- [EXERCISE INSTRUCTIONS]
Your output is to consist only of the line containing "tax statements for" and the lines after it, through the end of the data, reproduced exactly.

Stored items:
___

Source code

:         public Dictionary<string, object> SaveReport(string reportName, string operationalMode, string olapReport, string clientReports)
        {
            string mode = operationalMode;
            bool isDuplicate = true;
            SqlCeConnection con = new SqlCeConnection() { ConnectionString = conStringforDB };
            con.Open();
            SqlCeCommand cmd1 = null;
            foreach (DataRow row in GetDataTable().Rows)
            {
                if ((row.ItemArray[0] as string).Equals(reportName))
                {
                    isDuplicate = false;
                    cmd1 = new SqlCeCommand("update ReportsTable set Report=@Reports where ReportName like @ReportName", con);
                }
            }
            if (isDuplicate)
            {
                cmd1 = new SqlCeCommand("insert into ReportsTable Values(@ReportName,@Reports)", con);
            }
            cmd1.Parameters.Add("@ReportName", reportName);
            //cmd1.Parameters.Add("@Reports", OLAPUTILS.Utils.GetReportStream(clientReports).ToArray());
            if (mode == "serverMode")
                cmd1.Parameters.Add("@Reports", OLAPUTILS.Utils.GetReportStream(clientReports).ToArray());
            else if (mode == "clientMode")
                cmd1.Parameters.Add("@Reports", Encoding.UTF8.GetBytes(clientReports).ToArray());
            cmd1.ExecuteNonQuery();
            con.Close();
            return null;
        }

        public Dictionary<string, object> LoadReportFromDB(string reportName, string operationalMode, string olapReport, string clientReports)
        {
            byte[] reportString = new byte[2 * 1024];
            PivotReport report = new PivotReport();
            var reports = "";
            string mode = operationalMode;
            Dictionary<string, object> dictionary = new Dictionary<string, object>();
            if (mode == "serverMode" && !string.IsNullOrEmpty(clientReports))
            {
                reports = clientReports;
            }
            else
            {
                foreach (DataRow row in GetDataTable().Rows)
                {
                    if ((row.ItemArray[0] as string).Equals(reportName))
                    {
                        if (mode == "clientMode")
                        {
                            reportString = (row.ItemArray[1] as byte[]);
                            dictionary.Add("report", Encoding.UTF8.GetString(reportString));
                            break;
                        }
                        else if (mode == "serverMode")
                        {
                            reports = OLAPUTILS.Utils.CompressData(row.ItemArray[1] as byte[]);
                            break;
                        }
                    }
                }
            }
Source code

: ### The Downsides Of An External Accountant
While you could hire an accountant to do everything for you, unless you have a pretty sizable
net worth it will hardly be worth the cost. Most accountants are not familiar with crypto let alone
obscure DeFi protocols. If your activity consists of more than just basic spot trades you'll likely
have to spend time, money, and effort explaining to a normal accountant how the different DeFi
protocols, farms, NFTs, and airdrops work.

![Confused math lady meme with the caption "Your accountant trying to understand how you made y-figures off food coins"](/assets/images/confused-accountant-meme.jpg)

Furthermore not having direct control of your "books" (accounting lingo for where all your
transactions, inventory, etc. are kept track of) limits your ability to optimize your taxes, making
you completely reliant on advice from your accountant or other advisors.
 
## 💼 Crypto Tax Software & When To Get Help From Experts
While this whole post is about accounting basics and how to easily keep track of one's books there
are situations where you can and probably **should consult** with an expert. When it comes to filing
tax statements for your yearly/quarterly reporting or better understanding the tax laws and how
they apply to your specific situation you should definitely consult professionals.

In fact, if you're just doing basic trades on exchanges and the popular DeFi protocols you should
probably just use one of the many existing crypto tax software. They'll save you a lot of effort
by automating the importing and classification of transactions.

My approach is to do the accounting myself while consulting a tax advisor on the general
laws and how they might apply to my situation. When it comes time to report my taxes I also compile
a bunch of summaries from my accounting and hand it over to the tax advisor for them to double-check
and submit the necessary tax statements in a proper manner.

___

- [COMPLETED TASK]
tax statements for your yearly/quarterly reporting or better understanding the tax laws and how
they apply to your specific situation you should definitely consult professionals.

In fact, if you're just doing basic trades on exchanges and the popular DeFi protocols you should
probably just use one of the many existing crypto tax software. They'll save you a lot of effort
by automating the importing and classification of transactions.

My approach is to do the accounting myself while consulting a tax advisor on the general
laws and how they might apply to my situation. When it comes time to report my taxes I also compile
a bunch of summaries from my accounting and hand it over to the tax advisor for them to double-check
and submit the necessary tax statements in a proper manner.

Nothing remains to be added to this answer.